Breast cancer represents a biologically heterogeneous malignancy in which immune evasion plays a pivotal role in disease progression and therapeutic resistance. Among the diverse mechanisms underlying tumor immune escape, immune checkpoint pathways have emerged as central regulators of anti-tumor immunity. These checkpoints, including programmed death-1 (PD-1), programmed death-ligand 1 (PD-L1), cytotoxic T-lymphocyte-associated antigen-4 (CTLA-4), lymphocyte activation gene-3 (LAG-3), T-cell immunoglobulin and mucin-domain containing-3 (TIM-3), and T cell immunoreceptor with Ig and ITIM domains (TIGIT), function physiologically to maintain immune homeostasis but are frequently co-opted by tumor cells to suppress immune surveillance.

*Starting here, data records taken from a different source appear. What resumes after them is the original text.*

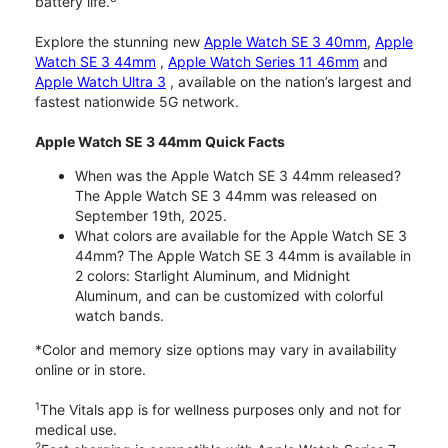
battery life.
Explore the stunning new
Apple Watch SE 3 40mm
,
Apple
Watch SE 3 44mm
,
Apple Watch Series 11 46mm
and
Apple Watch Ultra 3
, available on the nation’s largest and
fastest nationwide 5G network.
Apple Watch SE 3 44mm Quick Facts
When was the Apple Watch SE 3 44mm released?
The Apple Watch SE 3 44mm was released on
September 19th, 2025.
What colors are available for the Apple Watch SE 3
44mm? The Apple Watch SE 3 44mm is available in
2 colors: Starlight Aluminum, and Midnight
Aluminum, and can be customized with colorful
watch bands.
*Color and memory size options may vary in availability
online or in store.
1
The Vitals app is for wellness purposes only and not for
medical use.
2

In breast cancer, particularly in aggressive subtypes such as triple-negative breast cancer, the upregulation of these inhibitory pathways contributes to T-cell exhaustion, impaired antigen presentation, and an immunosuppressive tumor microenvironment enriched with regulatory T cells, myeloid-derived suppressor cells, and tumor-associated macrophages. These factors collectively facilitate tumor progression, metastasis, and resistance to conventional therapies including chemotherapy, radiotherapy, and endocrine treatment. Recent advances in immunotherapy, especially immune checkpoint inhibitors, have provided new therapeutic opportunities by restoring anti-tumor immune responses. Clinical trials evaluating agents targeting PD-1/PD-L1 and CTLA-4 have demonstrated promising, albeit variable, outcomes in breast cancer patients. However, therapeutic efficacy remains limited by intrinsic and acquired resistance mechanisms, tumor heterogeneity, and immune-related toxicities. The identification of predictive biomarkers such as PD-L1 expression, tumor-infiltrating lymphocytes, and tumor mutational burden has improved patient stratification, yet their clinical utility is constrained by variability and lack of standardization. Emerging research focusing on novel checkpoint targets, combinatorial therapeutic strategies, and precision immunotherapy approaches offers potential avenues to overcome these challenges. This review comprehensively examines the role of immune checkpoints in breast cancer progression and treatment resistance, highlighting mechanistic insights, clinical developments, biomarker strategies, and future perspectives aimed at optimizing immunotherapeutic outcomes.